While preparing a lecture, paleoanthropologist John Hawks considers the following division of opinion on the origin of language, grammar, etc: Whether language evolved as an accidental by-product of tool use, etc. or how the rules of grammar evolved, and the way in which language originated as a byproduct of tool use and how the rules of grammar evolved by natural selection (discussing Chomsky, Pinker, and Ramachandran. He is not satisfied with what he hears:
I still don’t believe it. Some archaeologists fetishize stone tools in this way, making them the end-all of human cognitive evolution. But let’s face it: chimpanzees and even capuchin monkeys perform multistep tool operations using the brains they have.

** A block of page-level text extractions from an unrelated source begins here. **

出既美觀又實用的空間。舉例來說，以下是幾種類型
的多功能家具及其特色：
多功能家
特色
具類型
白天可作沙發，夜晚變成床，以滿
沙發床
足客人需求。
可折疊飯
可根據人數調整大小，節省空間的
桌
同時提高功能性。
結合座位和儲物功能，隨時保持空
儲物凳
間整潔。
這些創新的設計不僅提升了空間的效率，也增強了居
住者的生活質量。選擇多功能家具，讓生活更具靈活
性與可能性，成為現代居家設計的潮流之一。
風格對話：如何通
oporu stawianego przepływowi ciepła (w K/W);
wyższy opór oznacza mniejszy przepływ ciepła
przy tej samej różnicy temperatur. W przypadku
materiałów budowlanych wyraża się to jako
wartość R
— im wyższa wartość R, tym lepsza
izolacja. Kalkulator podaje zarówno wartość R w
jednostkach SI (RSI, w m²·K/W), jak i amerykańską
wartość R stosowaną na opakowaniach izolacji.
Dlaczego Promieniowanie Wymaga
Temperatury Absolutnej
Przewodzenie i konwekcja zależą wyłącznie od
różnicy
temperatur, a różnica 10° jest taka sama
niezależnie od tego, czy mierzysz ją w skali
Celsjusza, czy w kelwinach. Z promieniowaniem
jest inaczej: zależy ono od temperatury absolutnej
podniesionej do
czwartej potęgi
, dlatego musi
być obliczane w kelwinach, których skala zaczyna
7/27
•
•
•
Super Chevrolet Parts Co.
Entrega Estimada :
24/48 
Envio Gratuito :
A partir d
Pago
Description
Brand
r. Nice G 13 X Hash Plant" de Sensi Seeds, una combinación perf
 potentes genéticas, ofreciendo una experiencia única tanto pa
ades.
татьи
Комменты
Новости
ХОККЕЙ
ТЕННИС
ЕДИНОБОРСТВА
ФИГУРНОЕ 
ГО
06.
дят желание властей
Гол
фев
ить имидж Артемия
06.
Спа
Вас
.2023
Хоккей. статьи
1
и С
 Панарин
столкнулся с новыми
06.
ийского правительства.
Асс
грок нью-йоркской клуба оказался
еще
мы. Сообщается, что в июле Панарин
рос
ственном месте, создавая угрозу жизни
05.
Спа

Hafting a point on a stick seems like the pinnacle of progress only when points are all the ground yields up.Consider how many times a child will witness tools being crafted. Now consider how many times the same child hears spoken communication. The second is at least two or three orders of magnitude greater than the first. It’s not statistically credible for toolmaking to provide a cognitive basis for language. The opposite is vastly more likely.
Ironically, my current view is that much of language cognition really may be a spandrel – at least, in the broad sense promoted by Gould. (March 11, 2011)
Essentially, the spandrel is a supposed accidental byproduct of evolution by natural selection.
Now, in the face of a subject as momentous as language, just what project engages Hawks and his lecture subjects: Not to discover the origin of language but to develop a theory that follows with utter regularity from Darwinian evolution. That, of course, is precisely where the trouble begins.
As a lifetime professional communicator, I would say we know a few truths about human language:
– Grammar is like mathematics; it’s what gives sense to an apparent jumble of words or numbers. Asking how language evolved in a Darwinian way is like asking how mathematics evolved in a Darwinian way. (Yes, people do.) The underlying assumption in both cases is that there is no inherent meaning in the universe, of which they could be expressions.
– Starting from the assumption that there is inherent meaning in the universe, grammar and mathematics can both be seen as correct guesses, not lucky strikes. In that case, they are useful to the extent that they are correct guesses. But the applications of these guesses don’t precede; they follow. Both begin with curiosity about the nature of things, and a need to communicate.
– Humans seem so generally to have this curiosity and need to communicate that we find, especially with language, that ,deprived of a language, they invent one. Twins apparently do this, and so do people left to themselves in mixed-language communities, as in pidgins and creoles. So do deaf people, as in American Sign Language. Most of what preceded or followed these developments was not about basic survival matters.
– It’s not self-evident that language is useful, which is, I presume, the intended point of the story of the Tower of Babel, in Genesis 11: 1-9 Genesis 11: 1-9. The Babelites were involved in a useless and hopeless project, and their only rescue came from being incommunicado with each other until the whole thing broke up. Anyone who doubts the story should consider that, in the modern world, huge empires imprisoning billions of people and killing tens of millions, have been based on speech control (implicitly, thought control) backed by violence. Usually, the empires’ theories were wrong, their projects useless or destructive, and their end welcome. The pity is that no one was able to shut them down quickly by making everyone mutually incomprehensible about everything.
At any rate, because Darwinists need to chase their tails by denying precisely what language itself affirms (meaning, order, and purpose), I imagine we will hear many more interesting speculations in years to come.